Choosing the Right IA Partner for Wealth Management and Fund Operations
Domain Expertise Requirements
Generic automation vendors rarely understand instrument types, fund structures, or investor reporting nuances. Look for partners with:
- Capital markets and fund operations experience — not just generic IT automation
- A track record with wealth managers, asset managers, or fund administrators — verify client references in your sector
- Demonstrated understanding of regulatory frameworks — SEC reporting, AIFMD, and AML/KYC compliance workflows
Security and Compliance Certifications
Financial data handling demands rigorous security standards:
- SOC 2 Type 2 certification — sustained operational discipline validated over 6-12 months
- ISO 27001 — comprehensive information security management controls
- Industry-specific compliance frameworks — GDPR, HIPAA (for health savings accounts), SOX
Integration Capability and Flexibility
Wealth tech stacks vary enormously. A capable partner connects IA solutions to your existing infrastructure — not around it:
- Existing PMS and OMS platforms
- Custodian APIs and SFTP feeds
- Reporting platforms and client portals
- CRM and document management systems — without requiring full-stack replacement
Hexaview's Position
With over 10 years working directly in capital markets and wealth management, Hexaview builds IA solutions that connect to custodian APIs, PMS platforms, and fund admin workflows out of the box — not as afterthoughts. That depth is reflected in how the market recognizes the firm:
- WealthTech 100 (2023) — acknowledging innovation in wealth management technology
- SOC 2 Type 2 certification — demonstrating sustained security and operational discipline
- Deloitte Technology Fast 50 (India) — validating rapid growth and market traction
- Serving clients including LPL Financial and Addepar — with proven delivery in wealth management environments
Hexaview's multi-custodian data integration work demonstrates the ability to consolidate disconnected data sources (LPL, Fidelity, Schwab, ORION, eMoney) into unified, automated pipelines—addressing the exact fragmentation challenges wealth managers and fund admins face daily.
Frequently Asked Questions
What is intelligent process automation in financial services?
Intelligent process automation (IPA) combines RPA, AI, and machine learning to automate both rules-based and judgment-intensive financial workflows. Unlike basic automation, IPA handles exceptions, learns from data patterns, and adapts over time, making it suitable for complex tasks like risk scoring, fraud detection, and compliance monitoring.

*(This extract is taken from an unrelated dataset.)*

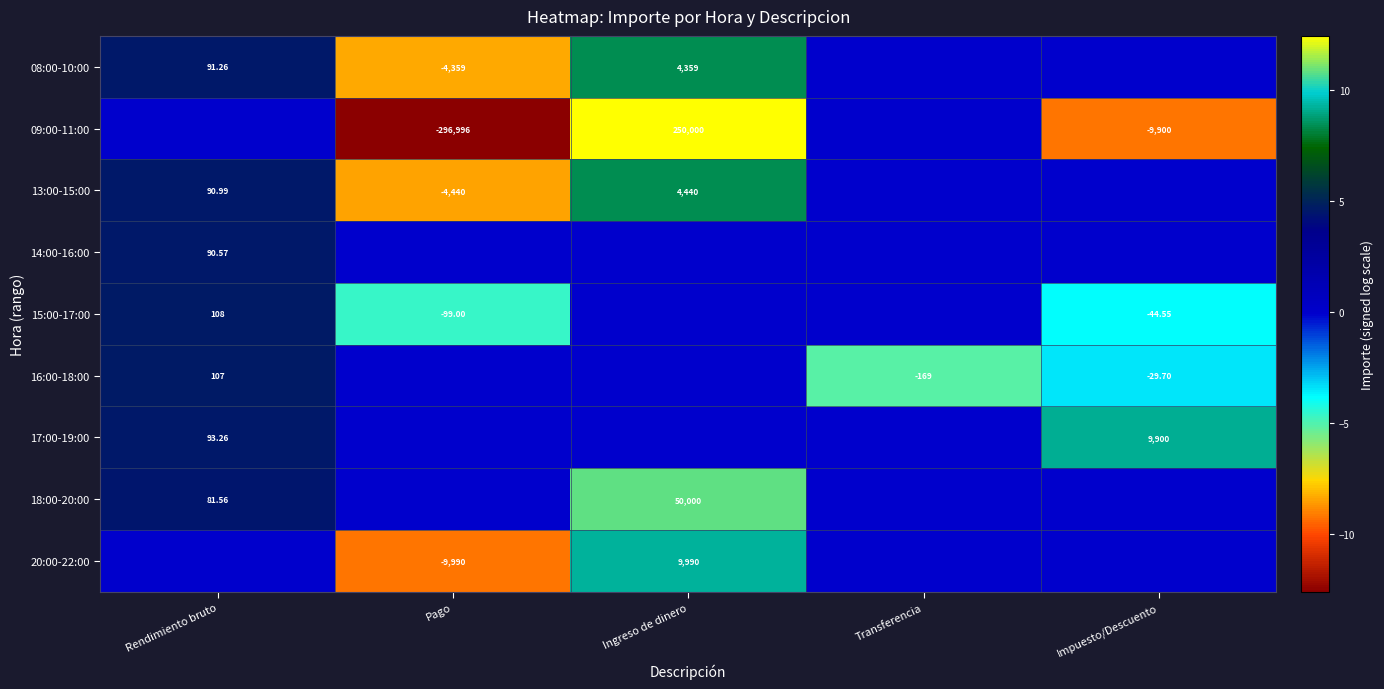

Is the value of 16:00-18:00 at Transferencia greater than the value of 13:00-15:00 at Ingreso de dinero?

No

How is RPA used in financial services?
RPA automates high-volume, repetitive tasks including data entry and reconciliation, transaction processing, report generation, customer onboarding, and compliance document handling. 74% of financial services firms are currently implementing RPA, with organizations expecting an average 31% cost reduction over the next three years.
Is RPA still relevant in financial services?
Yes—RPA remains the foundational layer of automation in financial services. Most firms now layer AI and ML on top of RPA to handle more complex, exception-heavy workflows. This combination — intelligent automation — is the natural evolution, with the market projected to grow from $685.7 million in 2022 to $8.79 billion by 2030.
What is the future of intelligent automation in financial services?
The near-term roadmap includes agentic AI for autonomous portfolio decisions, real-time compliance monitoring, and end-to-end straight-through processing (STP). 92% of implementers are already pursuing or planning full end-to-end automation, with AI Copilots set to reshape how relationship managers work.
What are the top RPA software tools for financial services?
Commonly used platforms include UiPath, Automation Anywhere, Blue Prism, and Microsoft Power Automate — Automation Anywhere earned its seventh consecutive Leader ranking in the 2025 Gartner Magic Quadrant for RPA. The right choice depends on your custodian APIs, PMS/OMS compatibility, and compliance requirements.